**Exercise goal:**
Pull out every line from the line containing "13554 Triadelphia Rd" through the end of the material, both ends included, and reproduce it exactly. Keep pictures out.

__________

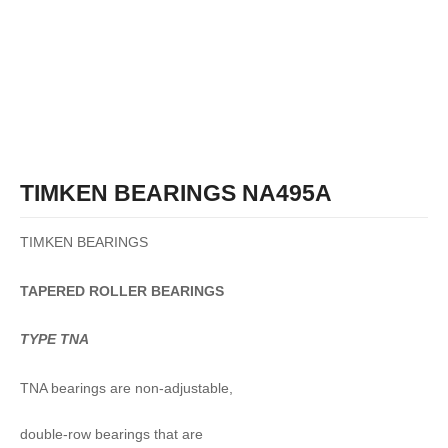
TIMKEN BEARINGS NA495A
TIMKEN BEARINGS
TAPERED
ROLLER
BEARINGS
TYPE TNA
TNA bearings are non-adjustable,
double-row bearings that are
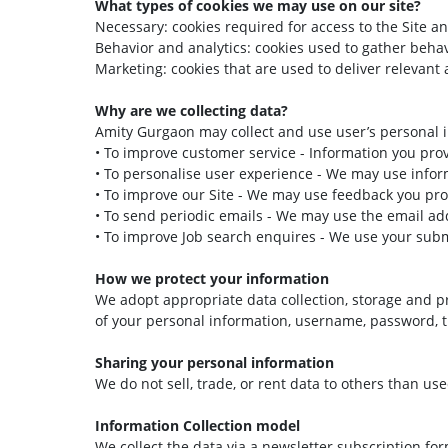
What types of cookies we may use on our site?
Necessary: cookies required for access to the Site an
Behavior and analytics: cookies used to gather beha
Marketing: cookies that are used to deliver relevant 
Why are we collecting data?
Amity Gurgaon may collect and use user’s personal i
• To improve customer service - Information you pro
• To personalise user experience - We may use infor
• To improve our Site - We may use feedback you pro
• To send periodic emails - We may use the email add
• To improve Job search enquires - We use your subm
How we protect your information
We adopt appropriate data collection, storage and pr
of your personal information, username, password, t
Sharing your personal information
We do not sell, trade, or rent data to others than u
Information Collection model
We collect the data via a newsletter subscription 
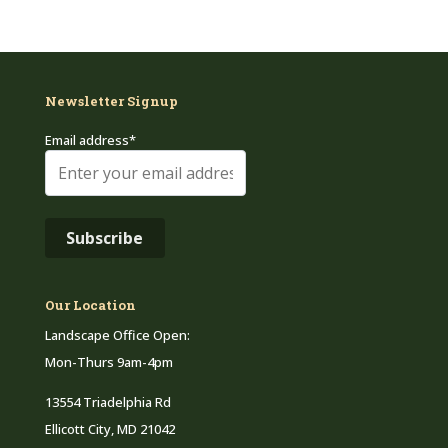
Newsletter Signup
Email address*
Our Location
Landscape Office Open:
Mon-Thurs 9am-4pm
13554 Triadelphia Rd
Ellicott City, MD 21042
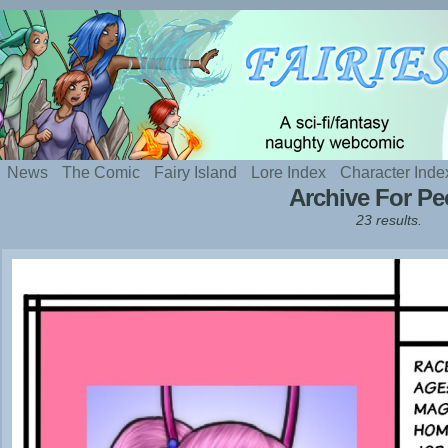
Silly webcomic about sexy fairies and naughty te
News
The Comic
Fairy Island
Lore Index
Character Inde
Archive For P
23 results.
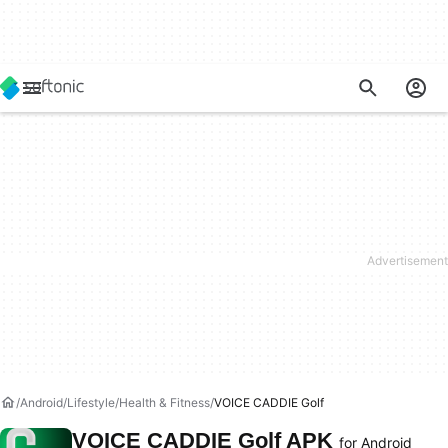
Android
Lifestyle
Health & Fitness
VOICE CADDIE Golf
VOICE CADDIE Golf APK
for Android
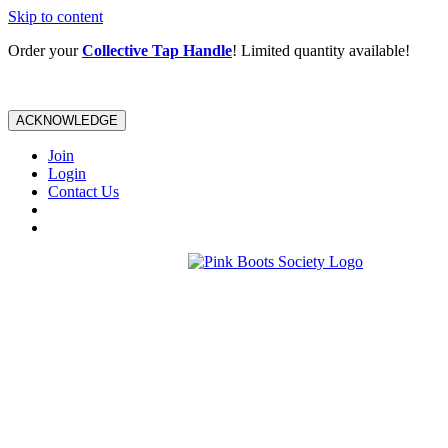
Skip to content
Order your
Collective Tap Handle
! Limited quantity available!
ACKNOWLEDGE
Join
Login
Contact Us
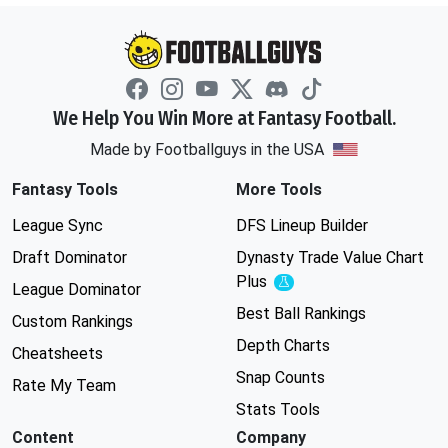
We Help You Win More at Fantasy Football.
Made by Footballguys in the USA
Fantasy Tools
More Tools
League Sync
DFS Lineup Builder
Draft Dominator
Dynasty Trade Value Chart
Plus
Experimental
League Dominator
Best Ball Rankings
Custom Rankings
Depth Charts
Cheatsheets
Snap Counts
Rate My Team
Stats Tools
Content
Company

__________

**Response area:**
13554 Triadelphia Rd
Ellicott City, MD 21042
Silly webcomic about sexy fairies and naughty te
News
The Comic
Fairy Island
Lore Index
Character Inde
Archive For P
23 results.
Android
Lifestyle
Health & Fitness
VOICE CADDIE Golf
VOICE CADDIE Golf APK
for Android
Skip to content
Order your
Collective Tap Handle
! Limited quantity available!
ACKNOWLEDGE
Join
Login
Contact Us
We Help You Win More at Fantasy Football.
Made by Footballguys in the USA
Fantasy Tools
More Tools
League Sync
DFS Lineup Builder
Draft Dominator
Dynasty Trade Value Chart
Plus
Experimental
League Dominator
Best Ball Rankings
Custom Rankings
Depth Charts
Cheatsheets
Snap Counts
Rate My Team
Stats Tools
Content
Company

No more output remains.